Multi-use stadium in Nice, France

Stade Charles-Ehrmann is a multi-use stadium in Nice, France. For sporting events it seats 8,000 spectators. It is sometimes used by the OGC Nice, for practice or friendly matches, and by their reserves team the Eaglets. For large concerts, it is used in conjunction with the indoor concert hall Palais Nikaïa, whose doors are opened and permit large crowds of up to 50,000 to view the stage inside the hall.

==Notable events==
American pop singer Madonna has performed at the stadium four times: during her Who's That Girl Tour in 1987, her Blond Ambition Tour in 1990 (which was aired on HBO and released exclusively on LaserDisc titled "Blond Ambition World Tour Live"), her Sticky & Sweet Tour in 2008 and her MDNA Tour in 2012.

Rock band U2 performed at the stadium when the first one was on August 5, 2005, during their Vertigo Tour, in front of a sold-out crowd of 51,900 people. The second one was on July 15, 2009, during their U2 360° Tour, in front of a sold-out crowd of 55,641 people. The performance of "City of Blinding Lights" from the 2009 show was recorded for the group's live album U22.
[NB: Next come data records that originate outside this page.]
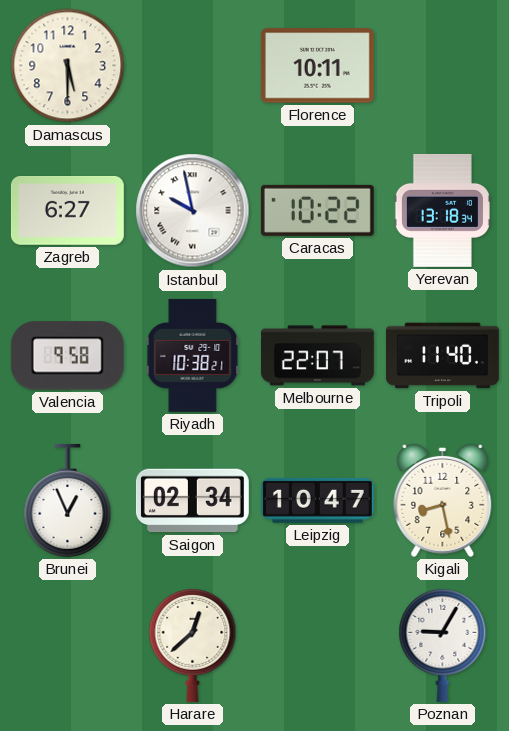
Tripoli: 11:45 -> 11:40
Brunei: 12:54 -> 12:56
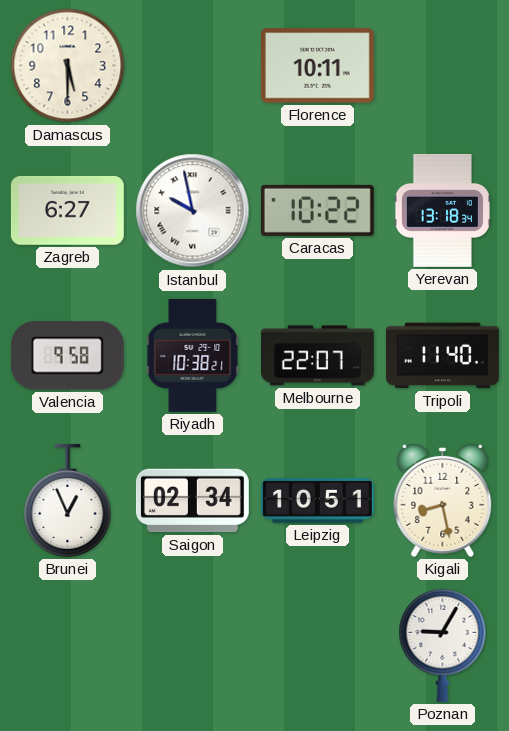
Leipzig: 10:47 -> 10:51
Harare: 12:38 -> none
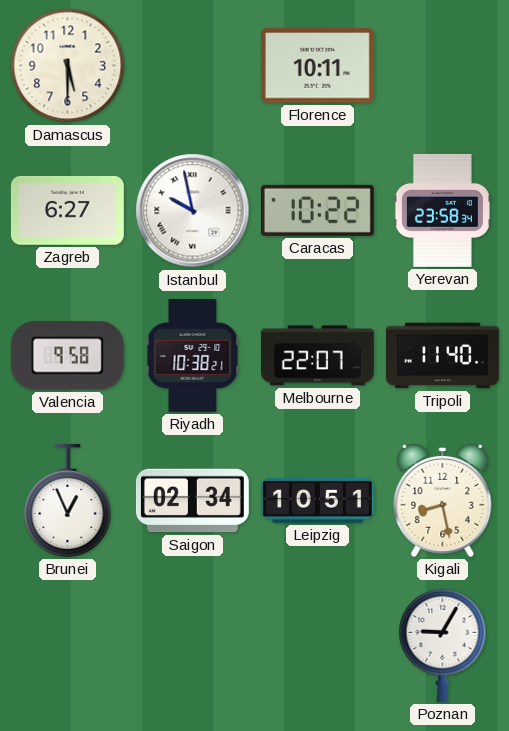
Yerevan: 13:18 -> 23:58
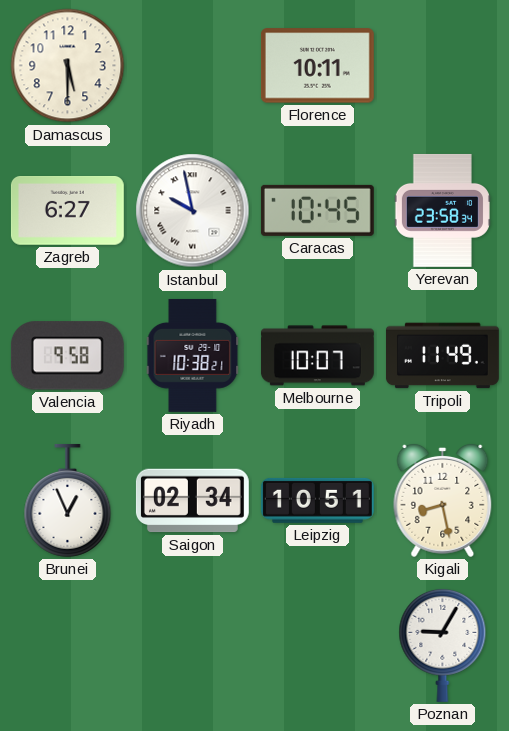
Caracas: 10:22 -> 10:45
Melbourne: 22:07 -> 10:07
Tripoli: 11:40 -> 11:49
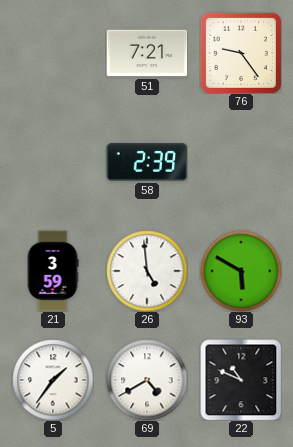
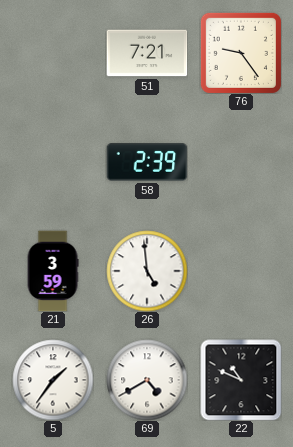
93: 5:50 -> none
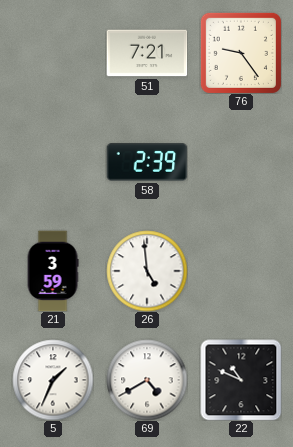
5: 1:36 -> 1:34
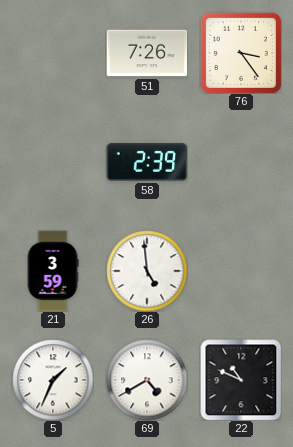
51: 7:21 -> 7:26
76: 9:24 -> 3:24
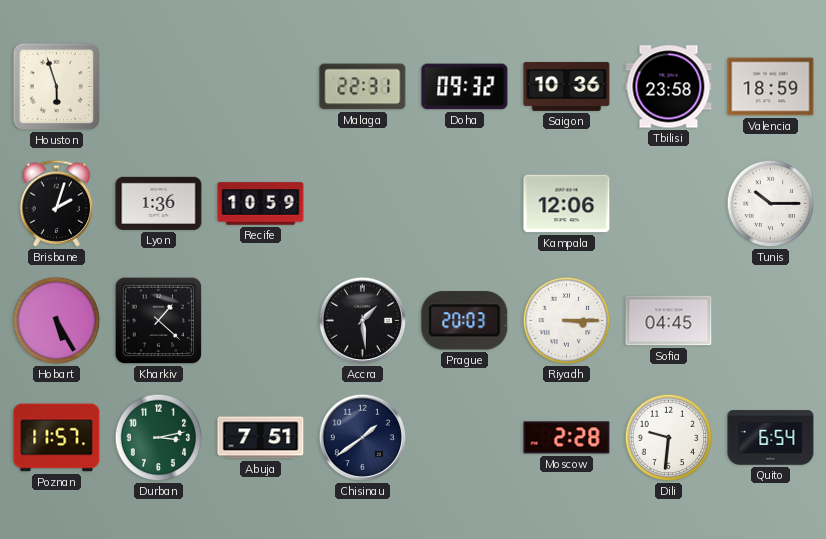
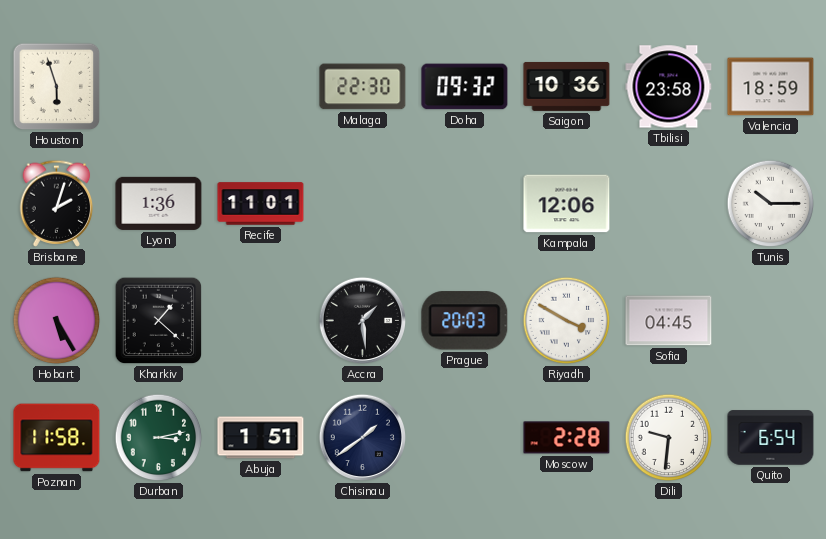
Malaga: 22:31 -> 22:30
Recife: 10:59 -> 11:01
Riyadh: 3:15 -> 3:50
Poznan: 11:57 -> 11:58
Abuja: 7:51 -> 1:51
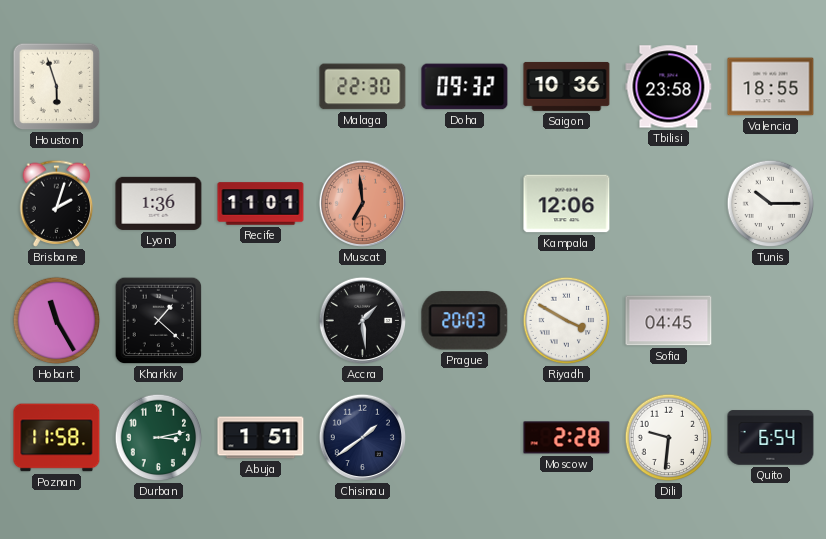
Valencia: 18:59 -> 18:55
Muscat: none -> 6:59
Hobart: 5:25 -> 11:25
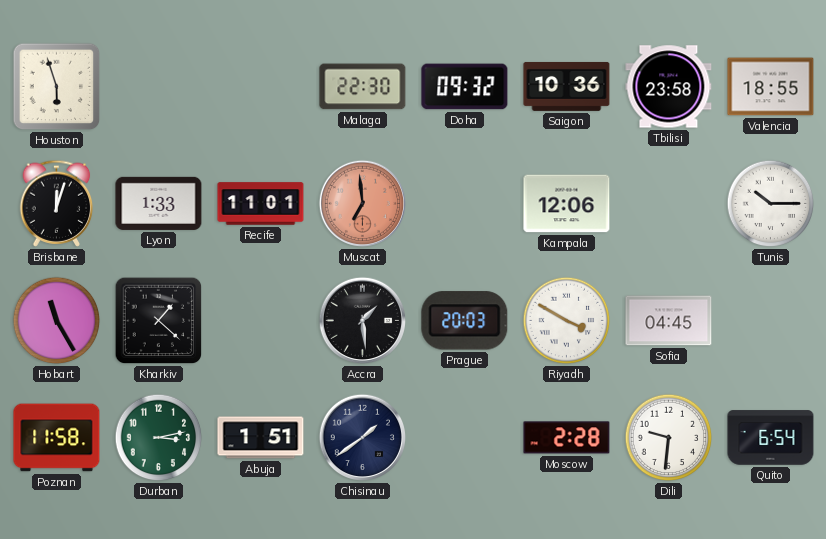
Brisbane: 2:03 -> 12:03
Lyon: 1:36 -> 1:33
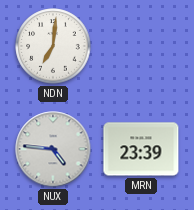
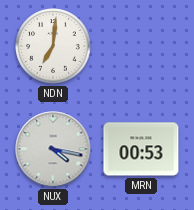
NUX: 4:46 -> 4:17
MRN: 23:39 -> 00:53
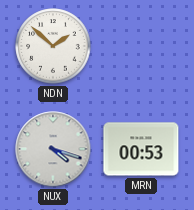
NDN: 7:01 -> 1:52
NUX: 4:17 -> 4:18
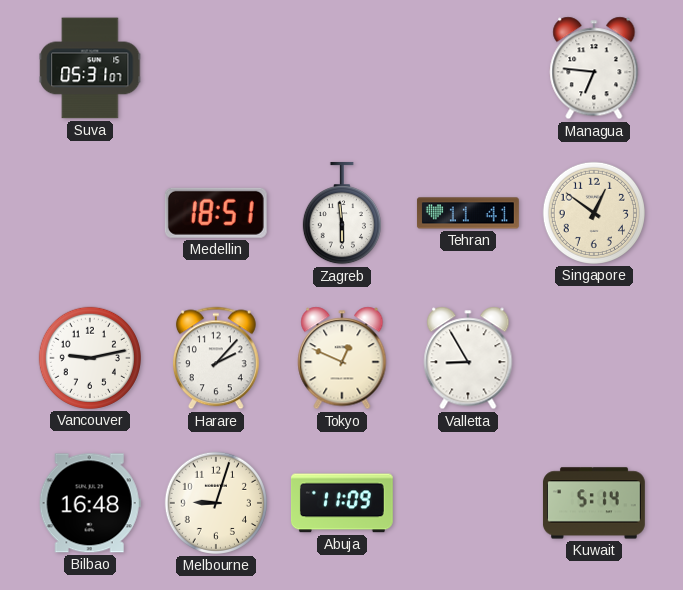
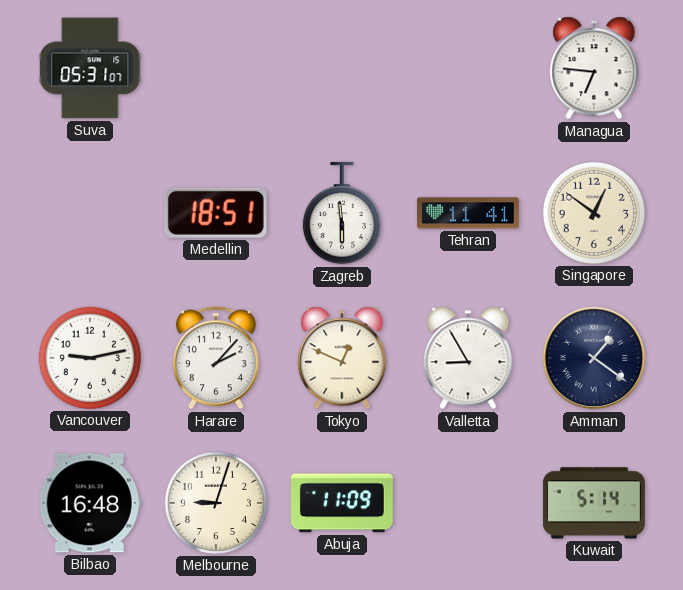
Amman: none -> 1:21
Australian rock band AC/DC played at the stadium during their Black Ice World Tour with 40,000 people on June 15 2010. Another rock band performed at the stadium was Muse for their The 2nd Law World Tour on June 26 2013.

Pop superstar Michael Jackson performed at the stadium twice : during his Bad World Tour on August 14, 1988, in front of 35,000 people and during his HIStory World Tour on July 27, 1997, in front of 38,000 people.

Coldplay performed a sold-out concert at the stadium as part of their Mylo Xyloto Tour on May 22, 2012. The band came back to the stadium for their A Head Full of Dreams Tour on May 24, 2016 for a sold out crowd of 53,566.